Below are the entries. Transcribe exactly the lines from the one with "index tip: (196, 287)" through the one with "pinky tip: (192, 350)", ends included, and leave out all others.

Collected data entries

┄┄┄┄┄┄

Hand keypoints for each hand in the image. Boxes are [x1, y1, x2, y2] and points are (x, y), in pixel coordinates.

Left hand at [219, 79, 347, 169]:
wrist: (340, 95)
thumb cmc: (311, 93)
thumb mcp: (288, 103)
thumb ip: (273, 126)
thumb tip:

┄┄┄┄┄┄

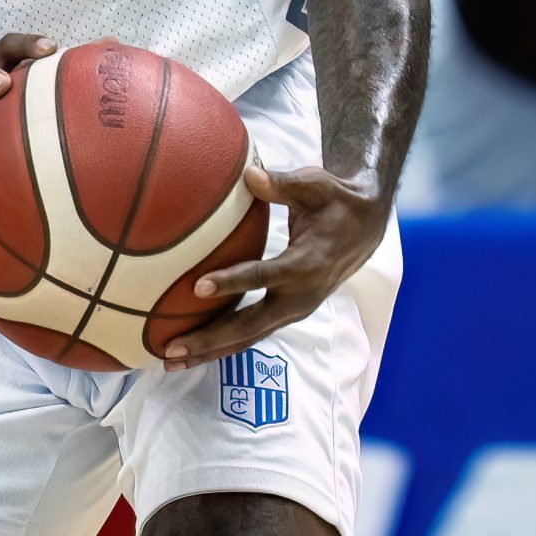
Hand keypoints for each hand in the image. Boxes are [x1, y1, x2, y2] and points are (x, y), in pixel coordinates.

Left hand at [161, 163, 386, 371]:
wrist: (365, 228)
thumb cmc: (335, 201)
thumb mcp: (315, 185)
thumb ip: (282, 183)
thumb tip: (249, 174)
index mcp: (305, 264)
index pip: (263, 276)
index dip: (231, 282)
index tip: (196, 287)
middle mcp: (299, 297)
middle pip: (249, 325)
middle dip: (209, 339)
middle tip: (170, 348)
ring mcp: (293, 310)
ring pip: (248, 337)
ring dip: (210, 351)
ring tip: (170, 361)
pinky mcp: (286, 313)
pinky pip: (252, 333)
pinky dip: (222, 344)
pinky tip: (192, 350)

┄┄┄┄┄┄

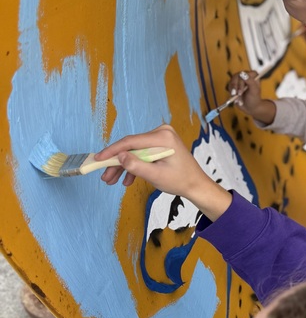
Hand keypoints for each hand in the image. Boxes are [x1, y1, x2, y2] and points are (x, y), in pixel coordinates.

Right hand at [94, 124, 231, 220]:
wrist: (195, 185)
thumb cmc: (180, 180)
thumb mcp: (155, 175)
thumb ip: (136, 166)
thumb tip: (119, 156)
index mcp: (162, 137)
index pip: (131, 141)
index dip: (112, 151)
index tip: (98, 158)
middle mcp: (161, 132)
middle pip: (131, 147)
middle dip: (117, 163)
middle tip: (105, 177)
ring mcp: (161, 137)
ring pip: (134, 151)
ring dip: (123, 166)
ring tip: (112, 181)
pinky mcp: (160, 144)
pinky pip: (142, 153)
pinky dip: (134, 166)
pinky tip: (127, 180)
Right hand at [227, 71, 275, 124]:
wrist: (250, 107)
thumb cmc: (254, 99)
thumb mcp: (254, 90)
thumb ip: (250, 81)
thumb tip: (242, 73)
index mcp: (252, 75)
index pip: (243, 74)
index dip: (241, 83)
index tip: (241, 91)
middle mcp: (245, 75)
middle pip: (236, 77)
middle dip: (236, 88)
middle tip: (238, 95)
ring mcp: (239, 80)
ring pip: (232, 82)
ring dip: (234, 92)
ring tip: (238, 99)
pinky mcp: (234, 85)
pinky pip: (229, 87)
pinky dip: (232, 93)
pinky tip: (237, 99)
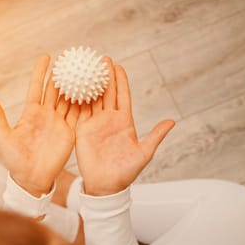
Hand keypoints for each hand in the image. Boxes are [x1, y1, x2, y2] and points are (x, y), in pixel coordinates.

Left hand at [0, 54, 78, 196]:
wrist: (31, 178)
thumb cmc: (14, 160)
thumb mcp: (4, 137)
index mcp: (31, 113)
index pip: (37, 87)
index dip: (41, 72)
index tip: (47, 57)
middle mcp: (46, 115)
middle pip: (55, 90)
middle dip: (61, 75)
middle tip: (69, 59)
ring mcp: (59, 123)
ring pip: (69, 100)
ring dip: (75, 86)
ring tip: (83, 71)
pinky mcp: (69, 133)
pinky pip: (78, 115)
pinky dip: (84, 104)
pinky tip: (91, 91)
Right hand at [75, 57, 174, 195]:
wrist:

┄┄┄┄┄┄

#### TASK ANSWER:
index tip: (196, 287)
middle mcp: (299, 297)
middle pip: (249, 325)
middle dip: (209, 339)
middle tip: (170, 348)
ring mcp: (293, 310)
ring pip: (248, 337)
ring dip: (210, 351)
ring tip: (170, 361)
pinky mcp: (286, 313)
pinky pip: (252, 333)
pinky dip: (222, 344)
pinky tip: (192, 350)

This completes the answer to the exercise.